W5300 + I2S Audio Streaming Architecture Improvement
For Embedded Developers Working on Real-Time Audio over Ethernet
WIZnet - W5300
x 1
🔍 Original Architecture: Command-Driven Direct I2S Transmission
In the initial system, audio data sent from a PC is received by the W5300 Ethernet controller. The MCU then immediately forwards the data to the I2S peripheral via i2sWrite(). This approach tightly couples reception and playback.
✅ Pros:
Simple and easy to implement
Minimal latency in ideal conditions
❌ Cons:
Tightly coupled timing: audio data must be written exactly when I2S is ready
Risk of underrun or data loss, especially if transmission is delayed
Compressed audio codecs like OPUS or ADPCM introduce decoding latency → causes playback instability
🔄 Improved Architecture: Asynchronous Audio Queue Buffer
To solve timing issues, the system introduces an intermediate 8KB audio buffer, located inside the cmdAudio module. This buffer decouples network reception from I2S output.
Key Components:
Socket buffer (W5300): 8KB
Audio queue buffer (cmdAudio): 8KB
I2S ring buffer: 4KB
🧠 Why It Works
Removes the dependency between command timing and I2S availability
Supports buffered playback for compressed codecs
Allows for background processing, such as FFT or sample conversion
Enables flexible streaming with minimal jitter
🧩 Code Overview: Key Functions
1. cmdThreadUpdate() — Core processing loop
bool cmdThreadUpdate(void)
{
for (int i = 0; i < CMD_DRIVER_MAX_CH; i++) {
if (cmd[i].is_init == true) {
if (cmdReceivePacket(&cmd[i]) == true) {
ret |= cmdAudioProcess(&cmd[i]);
}
cmdAudioUpdate(&cmd[i]); // Runs continuously in background
}
}
}2. cmdAudioReady() — Returns available space in buffer
static void cmdAudioReady(cmd_t *p_cmd)
{
data.u32D = (AUDIO_Q_BUF_LEN - qbufferAvailable(&audio_q)) - 1;
data.u32D = data.u32D - (data.u32D % 2);
}
3. cmdAudioWrite() — Writes to audio buffer only
static void cmdAudioWrite(cmd_t *p_cmd, bool resp)
{
memcpy(&file_index, &p_cmd->packet.data[0], 4);
length = (p_cmd->packet.length - 4) / 2;
qbufferWrite(&audio_q, (uint8_t *)p_buf, length);
}
4. cmdAudioUpdate() — Sends data to I2S when ready
if (state == STATE_BEGIN)
{
q_Len = qbufferAvailable(&audio_q);
length = cmin(q_Len, p_type->availableForWrite(p_type->ch));
if (length > 0) {
qbufferRead(&audio_q, (uint8_t *)p_buf, length);
p_type->write(p_type->ch, (int16_t *)p_buf, length);
}
}
5. cmdAudioInit() — Abstracting I2S/SAI using function pointers
audio_type[AUDIO_TYPE_I2S].write = i2sWrite;
audio_type[AUDIO_TYPE_SAI].write = saiWrite;🎯 Where Can This Architecture Be Applied?
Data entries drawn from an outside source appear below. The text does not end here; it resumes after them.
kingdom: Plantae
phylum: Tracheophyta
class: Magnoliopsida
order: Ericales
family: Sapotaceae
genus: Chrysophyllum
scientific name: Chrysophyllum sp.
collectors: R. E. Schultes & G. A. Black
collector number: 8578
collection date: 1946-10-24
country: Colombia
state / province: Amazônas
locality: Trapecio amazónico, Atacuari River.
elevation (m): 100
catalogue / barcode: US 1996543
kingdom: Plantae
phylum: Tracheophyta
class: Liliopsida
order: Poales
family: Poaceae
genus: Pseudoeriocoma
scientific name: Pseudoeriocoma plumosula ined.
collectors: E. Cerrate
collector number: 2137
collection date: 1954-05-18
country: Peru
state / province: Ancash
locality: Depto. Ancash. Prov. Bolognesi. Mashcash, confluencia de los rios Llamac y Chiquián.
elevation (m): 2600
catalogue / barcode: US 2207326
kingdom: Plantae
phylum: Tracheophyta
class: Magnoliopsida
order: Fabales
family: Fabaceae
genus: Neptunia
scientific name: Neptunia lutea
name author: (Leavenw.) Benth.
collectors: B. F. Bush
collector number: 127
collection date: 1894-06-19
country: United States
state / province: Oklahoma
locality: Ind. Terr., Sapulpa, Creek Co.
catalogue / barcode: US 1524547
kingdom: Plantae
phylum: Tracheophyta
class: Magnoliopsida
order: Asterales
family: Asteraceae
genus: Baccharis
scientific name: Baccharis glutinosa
| MCU | Interface | Highlights |
|---|---|---|
| STM32 Series | I2S / SAI | Hardware audio blocks, DMA-friendly |
| NXP i.MX RT | I2S / SAI | High-performance RTOS streaming |
| RP2040 / RP2350 | PIO I2S | Software I2S via PIO + DMA (low-cost, flexible) |
| ESP32 | I2S | Integrated I2S with Wi-Fi capability |
💡 Why This Matters
This buffered streaming structure enables:
✅ Codec-ready architecture (e.g., OPUS, ADPCM)
✅ Decoupled design for robust audio playback
✅ Multi-platform MCU support
✅ Real-time DSP/FFT possibilities in background
🚀 Even Better with W6300: A Modern, SPI-Based Alternative
While the W5300 delivers excellent performance, it relies on a parallel bus, which requires many MCU GPIOs and introduces routing complexity. An alternative is WIZnet’s W6300, which uses QSPI (Quad SPI) for high-speed Ethernet.
W6300 Advantages:
| Feature | W5300 (Parallel) | W6300 (QSPI) |
|---|---|---|
| Interface type | parallel bus | QSPI (4-wire QSPI) |
| MCU compatibility | GPIO-heavy, timing-sensitive | QSPI |
| Max throughput | ~80Mbps | ~91 Mbps @ Quad QSPI |
| PCB design | Complex | Simple, compact |
| Peripheral SPI possibility | Limited | Supports basic SPI using Single QSPI mode(2-wire) |
| RP2040 & RP2350 integration | Possible | Possible |
If you're redesigning your audio streaming system — especially on a compact or resource-constrained board — W6300 is a modern, viable replacement for W5300.